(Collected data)
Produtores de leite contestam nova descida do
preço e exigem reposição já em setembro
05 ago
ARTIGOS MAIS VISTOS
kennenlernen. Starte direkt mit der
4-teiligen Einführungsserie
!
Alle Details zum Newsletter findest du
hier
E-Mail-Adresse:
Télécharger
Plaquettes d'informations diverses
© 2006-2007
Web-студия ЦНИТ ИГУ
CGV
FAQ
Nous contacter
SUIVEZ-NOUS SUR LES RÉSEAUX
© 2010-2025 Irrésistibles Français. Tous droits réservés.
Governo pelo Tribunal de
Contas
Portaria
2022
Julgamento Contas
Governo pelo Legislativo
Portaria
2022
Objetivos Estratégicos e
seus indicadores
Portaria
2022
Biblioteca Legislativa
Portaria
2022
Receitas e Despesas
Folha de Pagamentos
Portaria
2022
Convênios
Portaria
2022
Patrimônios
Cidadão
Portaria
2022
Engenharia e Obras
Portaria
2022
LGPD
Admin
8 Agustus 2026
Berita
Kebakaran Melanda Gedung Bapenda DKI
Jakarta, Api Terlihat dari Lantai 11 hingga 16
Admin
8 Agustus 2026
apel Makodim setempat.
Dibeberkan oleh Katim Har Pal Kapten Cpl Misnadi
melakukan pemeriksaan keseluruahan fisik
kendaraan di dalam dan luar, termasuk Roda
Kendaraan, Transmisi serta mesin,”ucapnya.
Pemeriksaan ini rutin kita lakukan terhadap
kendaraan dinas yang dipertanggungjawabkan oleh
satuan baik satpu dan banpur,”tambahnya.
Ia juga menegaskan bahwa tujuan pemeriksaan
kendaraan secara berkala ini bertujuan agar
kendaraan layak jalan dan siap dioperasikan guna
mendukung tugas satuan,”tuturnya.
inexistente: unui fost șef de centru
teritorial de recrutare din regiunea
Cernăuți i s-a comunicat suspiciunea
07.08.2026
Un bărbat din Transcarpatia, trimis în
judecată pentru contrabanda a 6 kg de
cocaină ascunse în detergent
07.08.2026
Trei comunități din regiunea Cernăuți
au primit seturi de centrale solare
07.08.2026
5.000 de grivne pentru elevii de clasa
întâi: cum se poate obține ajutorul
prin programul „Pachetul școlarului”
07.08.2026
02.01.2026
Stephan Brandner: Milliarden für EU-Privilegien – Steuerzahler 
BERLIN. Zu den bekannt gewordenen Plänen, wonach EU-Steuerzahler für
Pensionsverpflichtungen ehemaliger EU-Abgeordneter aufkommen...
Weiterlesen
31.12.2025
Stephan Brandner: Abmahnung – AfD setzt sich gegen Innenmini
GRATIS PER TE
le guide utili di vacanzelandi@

Your goal ▸ Reproduce every line of the listing above without changing a single character.

Exercise result ▸
Produtores de leite contestam nova descida do
preço e exigem reposição já em setembro
05 ago
ARTIGOS MAIS VISTOS
kennenlernen. Starte direkt mit der
4-teiligen Einführungsserie
!
Alle Details zum Newsletter findest du
hier
E-Mail-Adresse:
Télécharger
Plaquettes d'informations diverses
© 2006-2007
Web-студия ЦНИТ ИГУ
CGV
FAQ
Nous contacter
SUIVEZ-NOUS SUR LES RÉSEAUX
© 2010-2025 Irrésistibles Français. Tous droits réservés.
Governo pelo Tribunal de
Contas
Portaria
2022
Julgamento Contas
Governo pelo Legislativo
Portaria
2022
Objetivos Estratégicos e
seus indicadores
Portaria
2022
Biblioteca Legislativa
Portaria
2022
Receitas e Despesas
Folha de Pagamentos
Portaria
2022
Convênios
Portaria
2022
Patrimônios
Cidadão
Portaria
2022
Engenharia e Obras
Portaria
2022
LGPD
Admin
8 Agustus 2026
Berita
Kebakaran Melanda Gedung Bapenda DKI
Jakarta, Api Terlihat dari Lantai 11 hingga 16
Admin
8 Agustus 2026
apel Makodim setempat.
Dibeberkan oleh Katim Har Pal Kapten Cpl Misnadi
melakukan pemeriksaan keseluruahan fisik
kendaraan di dalam dan luar, termasuk Roda
Kendaraan, Transmisi serta mesin,”ucapnya.
Pemeriksaan ini rutin kita lakukan terhadap
kendaraan dinas yang dipertanggungjawabkan oleh
satuan baik satpu dan banpur,”tambahnya.
Ia juga menegaskan bahwa tujuan pemeriksaan
kendaraan secara berkala ini bertujuan agar
kendaraan layak jalan dan siap dioperasikan guna
mendukung tugas satuan,”tuturnya.
inexistente: unui fost șef de centru
teritorial de recrutare din regiunea
Cernăuți i s-a comunicat suspiciunea
07.08.2026
Un bărbat din Transcarpatia, trimis în
judecată pentru contrabanda a 6 kg de
cocaină ascunse în detergent
07.08.2026
Trei comunități din regiunea Cernăuți
au primit seturi de centrale solare
07.08.2026
5.000 de grivne pentru elevii de clasa
întâi: cum se poate obține ajutorul
prin programul „Pachetul școlarului”
07.08.2026
02.01.2026
Stephan Brandner: Milliarden für EU-Privilegien – Steuerzahler 
BERLIN. Zu den bekannt gewordenen Plänen, wonach EU-Steuerzahler für
Pensionsverpflichtungen ehemaliger EU-Abgeordneter aufkommen...
Weiterlesen
31.12.2025
Stephan Brandner: Abmahnung – AfD setzt sich gegen Innenmini
GRATIS PER TE
le guide utili di vacanzelandi@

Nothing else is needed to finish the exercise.